Problem description - Look for "PsdImage" in the listing below. Gather each line that contains it.

Entries supplied -
--- START ---

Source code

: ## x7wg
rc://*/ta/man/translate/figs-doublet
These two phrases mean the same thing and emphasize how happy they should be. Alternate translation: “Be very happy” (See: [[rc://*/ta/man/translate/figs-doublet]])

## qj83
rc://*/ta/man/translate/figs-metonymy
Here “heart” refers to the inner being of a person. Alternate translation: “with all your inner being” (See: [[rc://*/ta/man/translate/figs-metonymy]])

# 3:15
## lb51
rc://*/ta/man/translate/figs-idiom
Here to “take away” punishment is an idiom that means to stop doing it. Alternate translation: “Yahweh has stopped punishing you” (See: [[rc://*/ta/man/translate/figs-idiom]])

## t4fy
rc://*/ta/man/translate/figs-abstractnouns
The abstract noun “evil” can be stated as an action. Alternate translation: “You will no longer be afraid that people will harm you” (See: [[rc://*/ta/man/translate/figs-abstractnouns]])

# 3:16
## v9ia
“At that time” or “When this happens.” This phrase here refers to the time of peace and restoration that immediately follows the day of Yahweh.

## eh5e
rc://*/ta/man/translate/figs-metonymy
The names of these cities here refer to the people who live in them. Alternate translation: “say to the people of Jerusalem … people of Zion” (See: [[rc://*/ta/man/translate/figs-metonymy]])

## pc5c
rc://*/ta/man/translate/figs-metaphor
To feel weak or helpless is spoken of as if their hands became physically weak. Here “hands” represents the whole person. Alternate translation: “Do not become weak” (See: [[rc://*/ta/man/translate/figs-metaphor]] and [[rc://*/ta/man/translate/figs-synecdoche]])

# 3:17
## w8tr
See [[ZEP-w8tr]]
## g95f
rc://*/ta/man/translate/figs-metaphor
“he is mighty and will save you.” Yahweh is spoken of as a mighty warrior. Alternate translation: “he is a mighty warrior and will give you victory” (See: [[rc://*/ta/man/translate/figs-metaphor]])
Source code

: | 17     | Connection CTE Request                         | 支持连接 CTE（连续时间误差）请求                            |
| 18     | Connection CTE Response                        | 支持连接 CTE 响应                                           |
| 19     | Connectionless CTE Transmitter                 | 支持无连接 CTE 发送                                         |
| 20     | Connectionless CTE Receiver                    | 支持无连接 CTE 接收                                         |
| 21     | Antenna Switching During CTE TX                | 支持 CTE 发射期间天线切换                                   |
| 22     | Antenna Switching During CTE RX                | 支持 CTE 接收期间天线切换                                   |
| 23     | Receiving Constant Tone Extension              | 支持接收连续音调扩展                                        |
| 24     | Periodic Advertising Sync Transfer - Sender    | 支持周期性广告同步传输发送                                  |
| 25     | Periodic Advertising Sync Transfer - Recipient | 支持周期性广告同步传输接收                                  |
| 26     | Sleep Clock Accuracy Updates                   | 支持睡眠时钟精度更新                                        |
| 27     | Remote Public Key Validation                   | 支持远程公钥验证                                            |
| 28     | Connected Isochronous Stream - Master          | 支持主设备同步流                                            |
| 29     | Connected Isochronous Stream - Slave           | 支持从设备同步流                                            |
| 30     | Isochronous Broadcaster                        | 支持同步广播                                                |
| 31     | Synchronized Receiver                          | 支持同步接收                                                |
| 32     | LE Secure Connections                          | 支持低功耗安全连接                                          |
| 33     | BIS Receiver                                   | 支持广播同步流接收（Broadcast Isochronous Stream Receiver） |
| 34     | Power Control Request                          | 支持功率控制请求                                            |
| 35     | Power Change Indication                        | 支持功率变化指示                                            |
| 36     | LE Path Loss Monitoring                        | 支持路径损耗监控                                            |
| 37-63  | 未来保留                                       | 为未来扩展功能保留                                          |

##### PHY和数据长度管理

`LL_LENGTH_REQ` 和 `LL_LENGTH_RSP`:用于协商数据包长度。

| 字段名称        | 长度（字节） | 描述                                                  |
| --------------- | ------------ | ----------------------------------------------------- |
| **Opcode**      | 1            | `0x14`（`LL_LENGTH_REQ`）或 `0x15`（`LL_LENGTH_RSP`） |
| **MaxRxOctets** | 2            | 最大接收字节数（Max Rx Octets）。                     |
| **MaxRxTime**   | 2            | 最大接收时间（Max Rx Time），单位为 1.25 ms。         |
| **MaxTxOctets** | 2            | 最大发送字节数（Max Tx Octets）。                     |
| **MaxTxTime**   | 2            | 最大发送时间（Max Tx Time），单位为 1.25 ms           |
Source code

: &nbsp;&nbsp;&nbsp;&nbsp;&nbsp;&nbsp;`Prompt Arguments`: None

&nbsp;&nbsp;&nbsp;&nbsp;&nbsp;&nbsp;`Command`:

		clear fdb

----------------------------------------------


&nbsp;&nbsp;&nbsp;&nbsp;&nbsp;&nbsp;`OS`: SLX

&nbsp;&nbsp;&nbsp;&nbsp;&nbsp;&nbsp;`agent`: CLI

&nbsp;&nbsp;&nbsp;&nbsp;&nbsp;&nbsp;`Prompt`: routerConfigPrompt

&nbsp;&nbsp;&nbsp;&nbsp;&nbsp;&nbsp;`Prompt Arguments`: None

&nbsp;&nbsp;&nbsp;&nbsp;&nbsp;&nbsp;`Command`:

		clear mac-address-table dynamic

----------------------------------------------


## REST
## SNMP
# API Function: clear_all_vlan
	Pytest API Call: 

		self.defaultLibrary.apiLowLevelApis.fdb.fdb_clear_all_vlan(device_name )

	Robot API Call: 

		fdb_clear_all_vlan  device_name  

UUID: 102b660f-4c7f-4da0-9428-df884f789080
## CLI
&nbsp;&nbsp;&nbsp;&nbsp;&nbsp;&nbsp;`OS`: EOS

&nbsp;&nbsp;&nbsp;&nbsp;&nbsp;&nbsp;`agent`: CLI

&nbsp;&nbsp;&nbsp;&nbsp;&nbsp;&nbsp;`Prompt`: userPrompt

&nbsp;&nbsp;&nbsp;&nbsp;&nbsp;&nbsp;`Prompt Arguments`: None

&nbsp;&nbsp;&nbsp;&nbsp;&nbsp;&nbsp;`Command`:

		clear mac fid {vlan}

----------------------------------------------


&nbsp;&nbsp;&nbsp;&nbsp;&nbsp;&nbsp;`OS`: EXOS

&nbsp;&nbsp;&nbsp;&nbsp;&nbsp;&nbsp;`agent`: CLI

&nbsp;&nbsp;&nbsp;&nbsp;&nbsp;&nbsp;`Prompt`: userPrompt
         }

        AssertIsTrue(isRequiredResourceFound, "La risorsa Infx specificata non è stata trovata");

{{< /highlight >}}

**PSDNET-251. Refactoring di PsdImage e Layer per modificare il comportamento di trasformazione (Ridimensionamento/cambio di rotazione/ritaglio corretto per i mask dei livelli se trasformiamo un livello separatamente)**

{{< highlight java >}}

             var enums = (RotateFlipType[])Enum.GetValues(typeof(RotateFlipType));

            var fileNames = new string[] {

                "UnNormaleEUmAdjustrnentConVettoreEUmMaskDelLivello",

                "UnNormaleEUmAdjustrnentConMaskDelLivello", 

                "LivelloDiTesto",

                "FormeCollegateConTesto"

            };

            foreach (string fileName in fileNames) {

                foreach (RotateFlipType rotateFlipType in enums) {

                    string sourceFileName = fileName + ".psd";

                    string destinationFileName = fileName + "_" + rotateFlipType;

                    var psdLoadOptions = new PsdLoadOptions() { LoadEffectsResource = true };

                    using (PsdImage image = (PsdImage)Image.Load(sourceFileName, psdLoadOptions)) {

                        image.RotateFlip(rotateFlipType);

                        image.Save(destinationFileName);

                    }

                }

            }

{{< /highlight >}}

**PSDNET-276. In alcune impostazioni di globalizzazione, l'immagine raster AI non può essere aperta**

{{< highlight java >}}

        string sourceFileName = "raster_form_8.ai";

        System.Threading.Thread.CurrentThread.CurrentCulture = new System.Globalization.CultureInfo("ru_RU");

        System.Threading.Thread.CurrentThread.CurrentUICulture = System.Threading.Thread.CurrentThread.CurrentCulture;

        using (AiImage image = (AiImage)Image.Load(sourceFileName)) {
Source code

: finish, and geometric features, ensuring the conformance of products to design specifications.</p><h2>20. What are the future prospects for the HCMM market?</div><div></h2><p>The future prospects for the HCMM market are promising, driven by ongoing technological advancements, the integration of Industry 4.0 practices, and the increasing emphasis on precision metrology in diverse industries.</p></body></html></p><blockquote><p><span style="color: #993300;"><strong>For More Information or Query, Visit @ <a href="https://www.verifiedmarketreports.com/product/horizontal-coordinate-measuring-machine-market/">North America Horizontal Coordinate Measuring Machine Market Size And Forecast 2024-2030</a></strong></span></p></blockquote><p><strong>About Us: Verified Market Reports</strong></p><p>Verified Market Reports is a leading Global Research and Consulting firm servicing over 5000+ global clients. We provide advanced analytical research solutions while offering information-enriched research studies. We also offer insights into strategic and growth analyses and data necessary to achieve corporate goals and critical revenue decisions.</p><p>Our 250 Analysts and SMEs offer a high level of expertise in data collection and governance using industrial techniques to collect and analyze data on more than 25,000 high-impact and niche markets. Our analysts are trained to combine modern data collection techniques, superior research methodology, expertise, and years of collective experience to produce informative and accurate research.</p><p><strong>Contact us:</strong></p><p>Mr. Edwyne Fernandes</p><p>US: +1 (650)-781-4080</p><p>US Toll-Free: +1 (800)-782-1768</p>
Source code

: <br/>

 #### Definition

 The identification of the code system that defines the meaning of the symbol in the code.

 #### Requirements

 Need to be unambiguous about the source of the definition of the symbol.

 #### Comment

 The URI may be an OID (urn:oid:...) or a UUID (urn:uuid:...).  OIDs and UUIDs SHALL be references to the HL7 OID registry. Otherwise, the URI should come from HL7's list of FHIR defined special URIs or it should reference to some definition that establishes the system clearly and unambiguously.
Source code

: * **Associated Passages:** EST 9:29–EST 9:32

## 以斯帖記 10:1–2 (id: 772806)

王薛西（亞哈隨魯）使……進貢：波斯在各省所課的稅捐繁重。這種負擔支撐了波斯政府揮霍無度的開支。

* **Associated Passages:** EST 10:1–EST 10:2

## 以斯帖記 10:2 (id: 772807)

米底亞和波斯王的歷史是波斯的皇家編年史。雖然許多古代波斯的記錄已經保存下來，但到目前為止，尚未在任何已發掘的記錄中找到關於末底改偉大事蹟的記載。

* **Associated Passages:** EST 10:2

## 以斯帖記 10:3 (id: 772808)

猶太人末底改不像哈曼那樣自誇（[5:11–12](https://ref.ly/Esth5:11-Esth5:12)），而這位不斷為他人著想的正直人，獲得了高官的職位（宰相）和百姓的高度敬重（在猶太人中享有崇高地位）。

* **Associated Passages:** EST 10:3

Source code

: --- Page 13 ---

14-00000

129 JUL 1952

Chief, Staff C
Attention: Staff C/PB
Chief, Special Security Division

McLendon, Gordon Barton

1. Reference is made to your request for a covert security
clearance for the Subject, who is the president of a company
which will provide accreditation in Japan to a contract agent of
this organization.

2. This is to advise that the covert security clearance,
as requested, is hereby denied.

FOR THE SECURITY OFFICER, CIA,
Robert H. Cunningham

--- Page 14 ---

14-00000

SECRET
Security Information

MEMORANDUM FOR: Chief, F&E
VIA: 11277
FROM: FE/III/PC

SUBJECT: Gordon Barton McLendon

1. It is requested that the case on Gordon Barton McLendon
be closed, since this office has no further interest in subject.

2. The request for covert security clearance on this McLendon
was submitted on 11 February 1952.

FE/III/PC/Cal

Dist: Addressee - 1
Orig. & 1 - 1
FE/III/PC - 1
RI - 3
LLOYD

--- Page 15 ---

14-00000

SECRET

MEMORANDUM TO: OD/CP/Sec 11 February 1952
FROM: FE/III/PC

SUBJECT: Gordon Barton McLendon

--- END ---

Solution for this problem -
**PSDNET-251. Refactoring di PsdImage e Layer per modificare il comportamento di trasformazione (Ridimensionamento/cambio di rotazione/ritaglio corretto per i mask dei livelli se trasformiamo un livello separatamente)**
                    using (PsdImage image = (PsdImage)Image.Load(sourceFileName, psdLoadOptions)) {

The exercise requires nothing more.